На кухне она ему сливала, пока умывался, подала полотенце. Ему ее было жаль – третий час ночи, а еще не ложилась, все из-за него.

– Иды соби, я ж не маленький. Борща не насыплю соби, чы що?

– У духовке макароны, еще теплые, будешь?

– Раскормила... як того Жоржа.

Молча хлебал подогретый борщ. Его он готов был есть три раза в день, и никакой другой пищи ему больше не требовалось.

Ганна вздохнула, сидя за столом напротив него:

– За Лизку душа болит.

В удивлении он раскрыл рот, не донеся ложку:

– Вчера ж письмо было! Учится девка, не балуваная, як другие...

– Что письмо! Бумага, на ей разное можно написать... Чи ж ты сегодня родился?

Холод отставил тарелку, натопорщил усы:

– Выкладывай, Ганно, што там еще такого?

– Себя вспомни молодым, – тихо ответила Ганна, и слезы навернулись ей на глаза. – Поговорил бы ты с Шерстневым. Лизка ж всерьез.

– Мне кросхворды некогда расшихровывать, служба ждет.

– Якие там кроссворды! Любит она его. Страдает дитя, спрашивает про него в каждом письме. А чи я знаю, можно ему верить, нельзя? Ты з им поговори по-мужчински.

Осколок луны садился за лес. Холод шел, наступая на сосновые шишки и спотыкаясь – ветер их навалил на дозорку вместе с иглицей и сухими ветвями. Метрах в пяти-шести впереди маячил Шерстнев. "Ты з им поговори по-мужчински". Надо бы. Заради Лизки – надо, своя кровь, родное. А как с ним, вертопрахом, о серьезном говорить, сей момент повернет на другое. Уже с поверки идут, а слова застряли.

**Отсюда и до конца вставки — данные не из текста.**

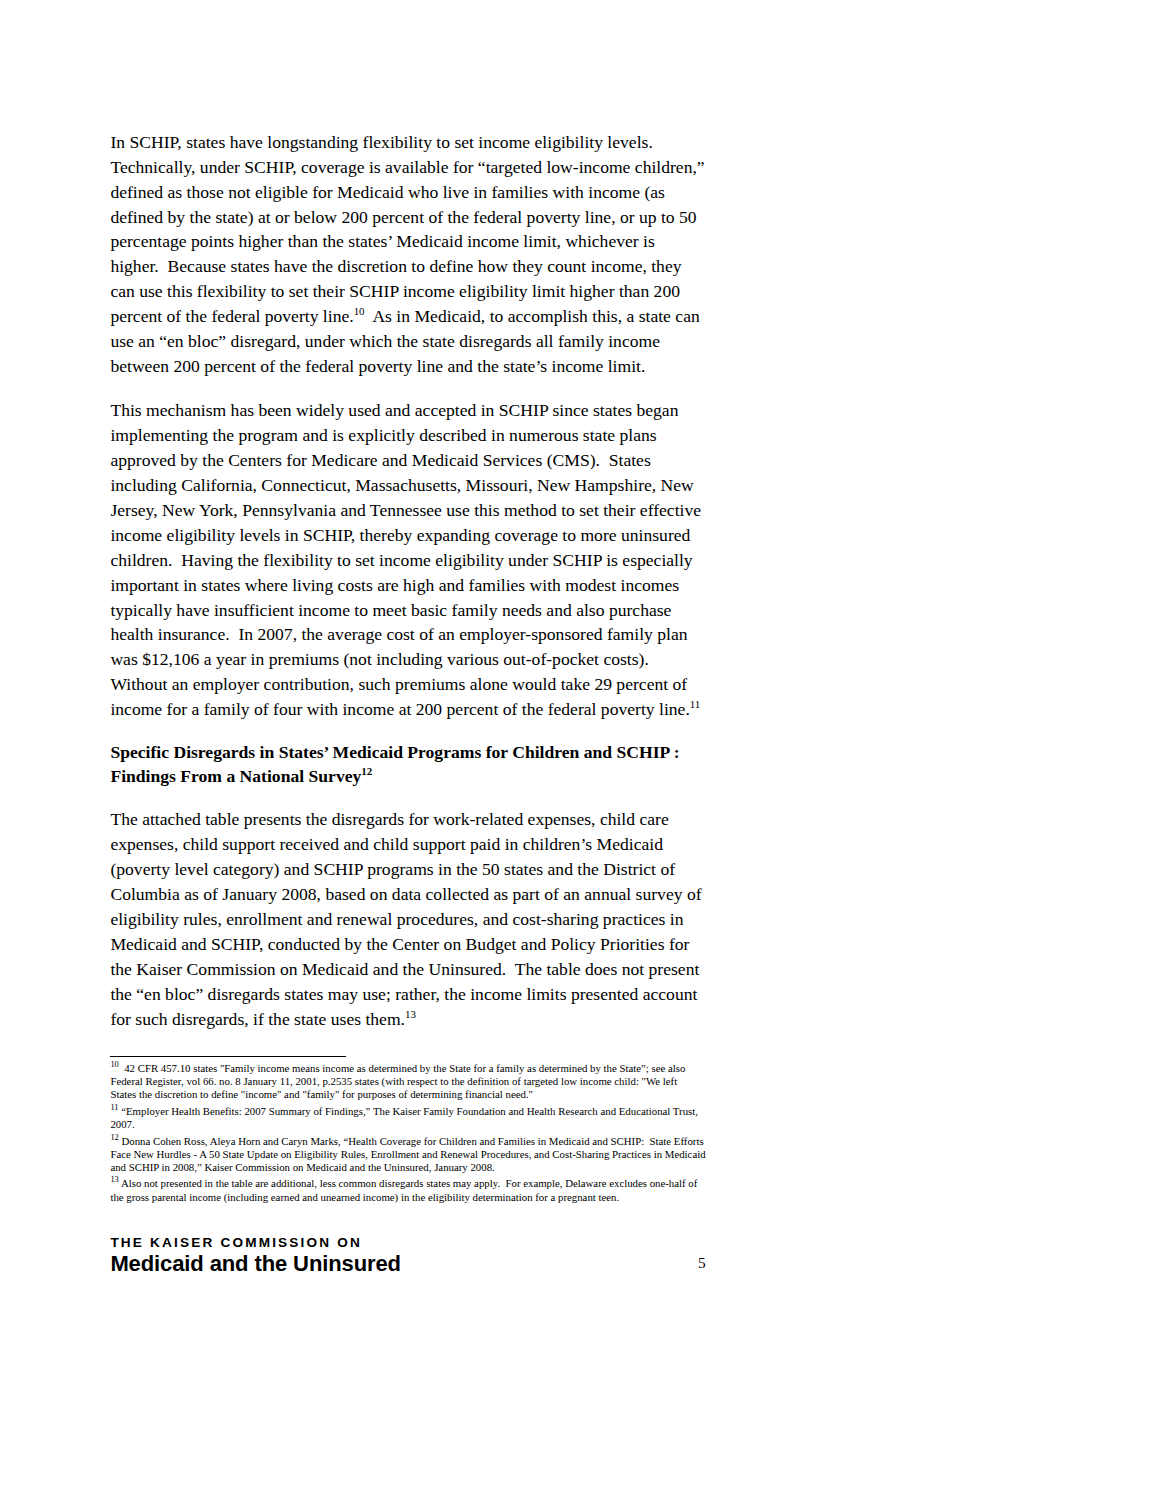In SCHIP, states have longstanding flexibility to set income eligibility levels. Technically, under SCHIP, coverage is available for “targeted low-income children,” defined as those not eligible for Medicaid who live in families with income (as defined by the state) at or below 200 percent of the federal poverty line, or up to 50 percentage points higher than the states’ Medicaid income limit, whichever is higher. Because states have the discretion to define how they count income, they can use this flexibility to set their SCHIP income eligibility limit higher than 200 percent of the federal poverty line.10 As in Medicaid, to accomplish this, a state can use an “en bloc” disregard, under which the state disregards all family income between 200 percent of the federal poverty line and the state’s income limit.
This mechanism has been widely used and accepted in SCHIP since states began implementing the program and is explicitly described in numerous state plans approved by the Centers for Medicare and Medicaid Services (CMS). States including California, Connecticut, Massachusetts, Missouri, New Hampshire, New Jersey, New York, Pennsylvania and Tennessee use this method to set their effective income eligibility levels in SCHIP, thereby expanding coverage to more uninsured children. Having the flexibility to set income eligibility under SCHIP is especially important in states where living costs are high and families with modest incomes typically have insufficient income to meet basic family needs and also purchase health insurance. In 2007, the average cost of an employer-sponsored family plan was $12,106 a year in premiums (not including various out-of-pocket costs). Without an employer contribution, such premiums alone would take 29 percent of income for a family of four with income at 200 percent of the federal poverty line.11
Specific Disregards in States’ Medicaid Programs for Children and SCHIP :
Findings From a National Survey12
The attached table presents the disregards for work-related expenses, child care expenses, child support received and child support paid in children’s Medicaid (poverty level category) and SCHIP programs in the 50 states and the District of Columbia as of January 2008, based on data collected as part of an annual survey of eligibility rules, enrollment and renewal procedures, and cost-sharing practices in Medicaid and SCHIP, conducted by the Center on Budget and Policy Priorities for the Kaiser Commission on Medicaid and the Uninsured. The table does not present the “en bloc” disregards states may use; rather, the income limits presented account for such disregards, if the state uses them.13
10 42 CFR 457.10 states "Family income means income as determined by the State for a family as determined by the State”; see also Federal Register, vol 66. no. 8 January 11, 2001, p.2535 states (with respect to the definition of targeted low income child: "We left States the discretion to define "income" and "family" for purposes of determining financial need."
11 “Employer Health Benefits: 2007 Summary of Findings,” The Kaiser Family Foundation and Health Research and Educational Trust, 2007.
12 Donna Cohen Ross, Aleya Horn and Caryn Marks, “Health Coverage for Children and Families in Medicaid and SCHIP: State Efforts Face New Hurdles - A 50 State Update on Eligibility Rules, Enrollment and Renewal Procedures, and Cost-Sharing Practices in Medicaid and SCHIP in 2008,” Kaiser Commission on Medicaid and the Uninsured, January 2008.
13 Also not presented in the table are additional, less common disregards states may apply. For example, Delaware excludes one-half of the gross parental income (including earned and unearned income) in the eligibility determination for a pregnant teen.
THE KAISER COMMISSION ON
Medicaid and the Uninsured
5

– Большая Медведица хвост опустила, – ни к селу ни к городу пробубнил Холод. – Скоро светать начнет.

– А мы ей хвост прищемим, товарищ старшина, чтобы не опускала, хохотнул Шерстнев.

Вот и поговори с таким, гадский бог! Ты ему – про вербу, а он – тебе про вареники.

– Глупости. Язык вам надо прищемить. Паскудный у вас язык, рядовой Шерстнев... – Помолчал, сопя себе в усы. – Не пойму, чего в тебе Лизка нашла? Умная ж девка...

– И я не дурак... Кондрат Степанович.

– А ну, стойте мне, рядовой Шерстнев! Это еще што за "Кондрат Степанович?" Вы где – на службе чи на танцах?

– Служба кончилась, товарищ старшина.

В мутных сумерках октябрьского рассвета темнели заставские строения.

– А это еще с какого боку смотреть, кончилась ли.

– Туманно, товарищ старшина. Как говорится, трудное это для моего ума дела. А все потому, что я подтекста не уловил.

– Подтекста он не уловил, недогадливым прикидывается. Знаем мы эту недогадливость... Задурил девчонке голову и довольный... – Остановился у калитки, загораживая вход. – За дочку в случае чего руки-ноги поломаю. Заруби.

– Товарищ старшина...

– Усё! Кончен разговор.

Потом в пустой столовой молча чаевничали вдвоем – Холоду не хотелось будить жену.

Развиднелось. Утро занималось с ветром, осеннее, над землей бежали низкие облака, и заунывно скрипели деревья. Спускаясь к складу, чтобы отвесить Бутенко продукты, Холод услышал, как его тихо окликнули:

– Разрешите обратиться, товарищ старшина?

Опять он, Шерстнев!

– Ну.

– Разрешите в увольнение?

– Так вы ж позавчера были. На четыре часа отпускал.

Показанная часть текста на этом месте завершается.